My brother heads up the game every year despite wrenching his knee a few years ago during a game. The kickball games remind me of summers spent at Grandmother's house. My cousins would come over, and we would play outside for hours. We jumped off barn roofs, played in the barn loft, mowed her grass using her riding Snapper (the ultimate luxury, it seemed to me), played Fruitbasket Turnover in the living room, and raked leaves into blueprints of houses. I loved those summers.

I want recess back. Maybe SGWP/BWP should host a picnic one day?

Okay, maybe not, but how do we extend the community? How do we create a community that plays together as well as works together? We have the working together part down. We've been working hard this summer. I can't imagine how the people do it who are taking a class in addition to the Summer Institute. I have maybe two hours of free time a day. Other than that, I'm checking email, reading articles, drafting texts, working on invitations, fretting about something, checking the blog and the e-anthology, and worrying about not working on my article for publication. Stress drips from me most days. Whine, whine, whine. That's not where I wanted to go with this topic.

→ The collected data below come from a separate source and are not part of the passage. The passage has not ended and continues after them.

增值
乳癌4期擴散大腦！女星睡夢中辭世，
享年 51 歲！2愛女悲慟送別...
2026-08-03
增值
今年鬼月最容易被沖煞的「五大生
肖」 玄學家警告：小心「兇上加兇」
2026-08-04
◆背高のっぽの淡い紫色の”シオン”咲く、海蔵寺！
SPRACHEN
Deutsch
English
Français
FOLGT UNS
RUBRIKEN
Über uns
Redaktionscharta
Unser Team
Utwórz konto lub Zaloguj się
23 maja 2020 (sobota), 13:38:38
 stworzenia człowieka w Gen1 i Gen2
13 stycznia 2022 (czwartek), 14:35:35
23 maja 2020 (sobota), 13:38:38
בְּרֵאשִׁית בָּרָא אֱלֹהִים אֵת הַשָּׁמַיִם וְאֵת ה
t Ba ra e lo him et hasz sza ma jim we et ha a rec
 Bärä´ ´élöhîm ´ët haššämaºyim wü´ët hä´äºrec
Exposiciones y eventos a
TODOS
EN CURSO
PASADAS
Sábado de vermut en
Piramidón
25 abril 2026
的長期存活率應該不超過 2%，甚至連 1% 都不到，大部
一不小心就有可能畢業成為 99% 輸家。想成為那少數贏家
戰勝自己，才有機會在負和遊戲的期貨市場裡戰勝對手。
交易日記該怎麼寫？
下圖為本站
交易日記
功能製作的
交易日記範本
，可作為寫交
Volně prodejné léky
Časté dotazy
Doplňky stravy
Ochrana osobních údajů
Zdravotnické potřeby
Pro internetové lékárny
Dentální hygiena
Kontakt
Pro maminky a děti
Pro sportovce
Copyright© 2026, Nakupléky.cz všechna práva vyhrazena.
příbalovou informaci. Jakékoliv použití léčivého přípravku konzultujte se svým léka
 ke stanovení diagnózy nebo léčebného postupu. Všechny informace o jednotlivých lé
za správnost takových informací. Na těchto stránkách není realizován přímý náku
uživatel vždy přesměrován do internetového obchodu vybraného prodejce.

Here's the real question: How do we get the community formed this summer to meet up with other "classes" of SGWP/BWP? How do we form a larger community of Fellows? Is that a plausible goal? I don't know how to make that happen. Perhaps through the blog. Another way is through having past participants coach new fellows for their teaching demo. I wonder how that went this year. But I'd like to form new communities, based upon mutual areas of interest.

Perhaps we can support a writing group after the Summer Institute ends and open it to all past participants? Or perhaps we can form a teacher research group? I'd like to start with one goal, one group, something that will support teacher development in tangible ways. I'm open to ideas. Let me hear from you about what you think might work. This is your place. Let's make good things happen in it.